Action item:
Without any pictures, copy the records below once more, exactly as they are.

☆ ☆ ☆ ☆ ☆ ☆ ☆

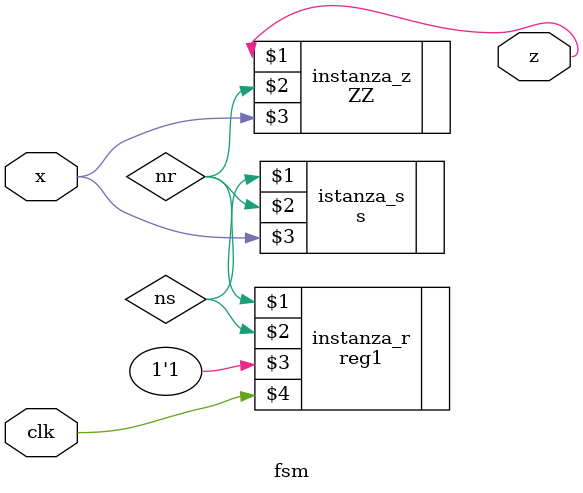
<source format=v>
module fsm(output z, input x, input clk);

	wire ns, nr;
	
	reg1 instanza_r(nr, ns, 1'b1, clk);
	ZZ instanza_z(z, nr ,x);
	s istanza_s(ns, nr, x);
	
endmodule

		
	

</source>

☆ ☆ ☆ ☆ ☆ ☆ ☆

Response area:
<source format=v>
module fsm(output z, input x, input clk);

	wire ns, nr;
	
	reg1 instanza_r(nr, ns, 1'b1, clk);
	ZZ instanza_z(z, nr ,x);
	s istanza_s(ns, nr, x);
	
endmodule

		
	

</source>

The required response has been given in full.